Written by Laurent Dupont

Emmaüs

Partnership, not a one shot

Emmaüs & Toreon partners in cybersecurity

Emmaüs’ ICT service guarantees the smooth operation and evolution of digitalisation in all its aspects for 24 healthcare facilities in the province of Antwerp. In order to guarantee the quality of this operation, Emmaüs regularly carries out an audit programme, including an external security audit. A task that they entrusted to Toreon in 2018.

Toreon conducted a large-scale security assessment of Emmaüs’ perimeter, internal network security and connectivity through penetration testing. In addition, Toreon tested the resilience of the users against a phishing attack.

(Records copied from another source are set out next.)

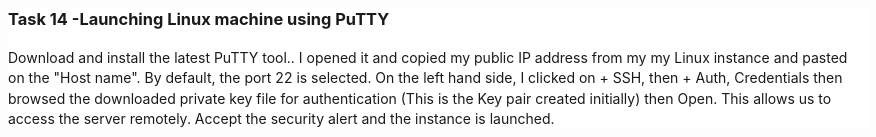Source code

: ### Task 14 -Launching Linux machine using PuTTY

Download and install the latest PuTTY tool.. I opened it and copied my public IP address from my my Linux instance and pasted on the "Host name". By default, the port 22 is selected.
On the left hand side, I clicked on + SSH, then + Auth, Credentials then browsed the downloaded private key file for authentication (This is the Key pair created initially) then Open. This allows us to access the server remotely. 
Accept the security alert and the instance is launched.

















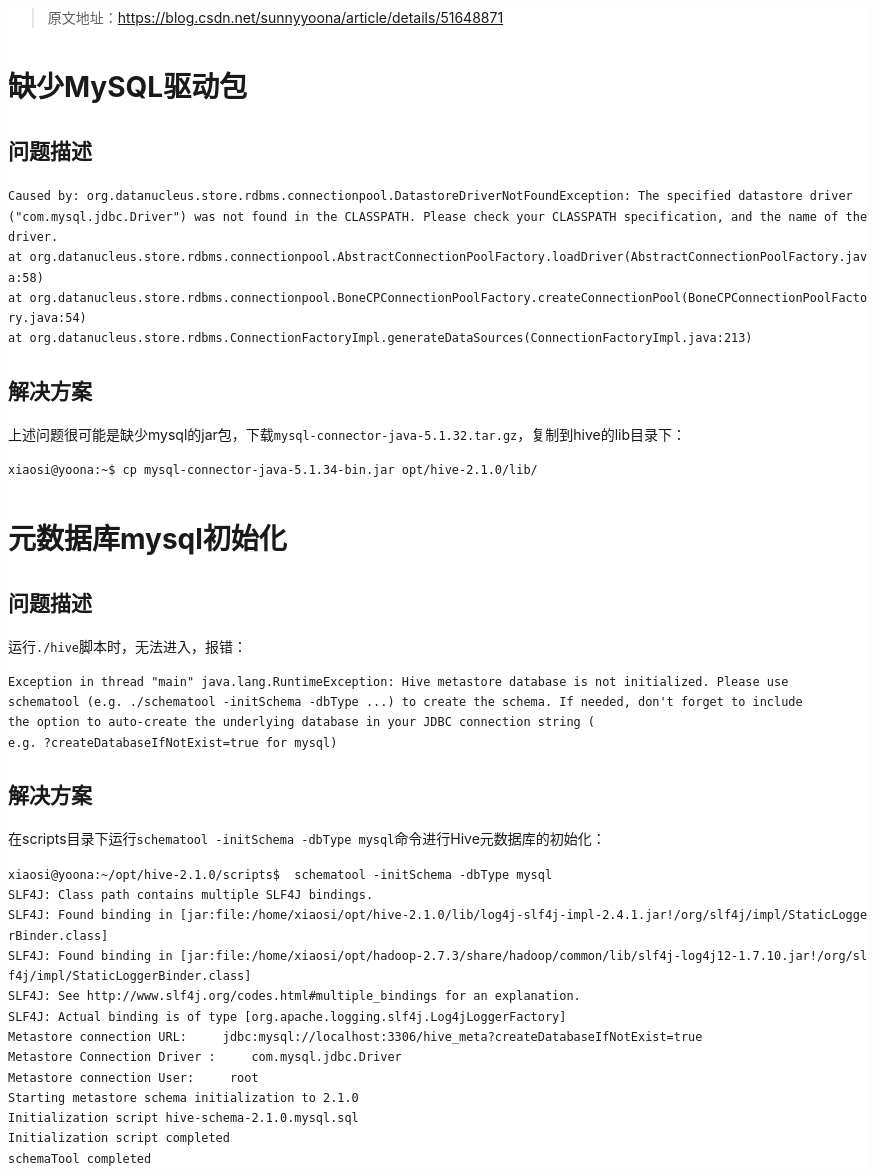 > 原文地址：<https://blog.csdn.net/sunnyyoona/article/details/51648871>

# 缺少MySQL驱动包
## 问题描述
	Caused by: org.datanucleus.store.rdbms.connectionpool.DatastoreDriverNotFoundException: The specified datastore driver ("com.mysql.jdbc.Driver") was not found in the CLASSPATH. Please check your CLASSPATH specification, and the name of the driver.
	at org.datanucleus.store.rdbms.connectionpool.AbstractConnectionPoolFactory.loadDriver(AbstractConnectionPoolFactory.java:58)
	at org.datanucleus.store.rdbms.connectionpool.BoneCPConnectionPoolFactory.createConnectionPool(BoneCPConnectionPoolFactory.java:54)
	at org.datanucleus.store.rdbms.ConnectionFactoryImpl.generateDataSources(ConnectionFactoryImpl.java:213)
## 解决方案
上述问题很可能是缺少mysql的jar包，下载`mysql-connector-java-5.1.32.tar.gz`，复制到hive的lib目录下：

	xiaosi@yoona:~$ cp mysql-connector-java-5.1.34-bin.jar opt/hive-2.1.0/lib/

# 元数据库mysql初始化
## 问题描述
运行`./hive`脚本时，无法进入，报错：

	Exception in thread "main" java.lang.RuntimeException: Hive metastore database is not initialized. Please use 
	schematool (e.g. ./schematool -initSchema -dbType ...) to create the schema. If needed, don't forget to include 
	the option to auto-create the underlying database in your JDBC connection string (
	e.g. ?createDatabaseIfNotExist=true for mysql)

## 解决方案
在scripts目录下运行`schematool -initSchema -dbType mysql`命令进行Hive元数据库的初始化：

	xiaosi@yoona:~/opt/hive-2.1.0/scripts$  schematool -initSchema -dbType mysql
	SLF4J: Class path contains multiple SLF4J bindings.
	SLF4J: Found binding in [jar:file:/home/xiaosi/opt/hive-2.1.0/lib/log4j-slf4j-impl-2.4.1.jar!/org/slf4j/impl/StaticLoggerBinder.class]
	SLF4J: Found binding in [jar:file:/home/xiaosi/opt/hadoop-2.7.3/share/hadoop/common/lib/slf4j-log4j12-1.7.10.jar!/org/slf4j/impl/StaticLoggerBinder.class]
	SLF4J: See http://www.slf4j.org/codes.html#multiple_bindings for an explanation.
	SLF4J: Actual binding is of type [org.apache.logging.slf4j.Log4jLoggerFactory]
	Metastore connection URL:     jdbc:mysql://localhost:3306/hive_meta?createDatabaseIfNotExist=true
	Metastore Connection Driver :     com.mysql.jdbc.Driver
	Metastore connection User:     root
	Starting metastore schema initialization to 2.1.0
	Initialization script hive-schema-2.1.0.mysql.sql
	Initialization script completed
	schemaTool completed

Marc Rosseau, ICT Security Manager and DPO at Emmaüs, is already delighted with the work done. “Toreon’s security assessment confirmed that we had done a good job with our ICT team and also ensured that some peripheral phenomena became visible. For example, 10% of our employees clicked on a link in a phishing email despite the fact that an awareness program was already running. Thanks to Toreon’s input, we were able to persuade management to continue to focus on awareness of cyber risks within the organisation”: says Marc.

Security
Audit

Leak
test

Security
Assessment

Partnership, not a one shot

The cooperation between Emmaüs and Toreon turned out to be a win/win for both of them. “As an organisation we were looking for a partnership and we found it with Toreon. The clear and honest communication ensured that we delivered what had been agreed and even more. Toreon looked beyond a one-off action and their service is still an added value for us” concludes Marc.

Toreon’s approach

We started the assessment with a discovery scan of the entire public IP range. This first step was a black box approach to identify the systems and services exposed to the Internet.

Next, we organised an intermediate meeting to compare our list with the existing list of assets managed by Emmaüs, so we could discover any malicious devices and/or services and detect services that were unintentionally exposed to the Internet.

We then scanned the detected systems and services for known vulnerabilities and verified all findings manually. This was necessary to rule out biased results. During this validation, we also conducted a series of service-specific tests such as SSL certificate security and non-intrusive testing. This allowed us to test the security level of the detected services in production.

Finally, we conducted an online leak test to identify potentially dangerous data online. We looked for hacked accounts in the business domain and performed several checks on potentially malicious information that was accessible to the public online”.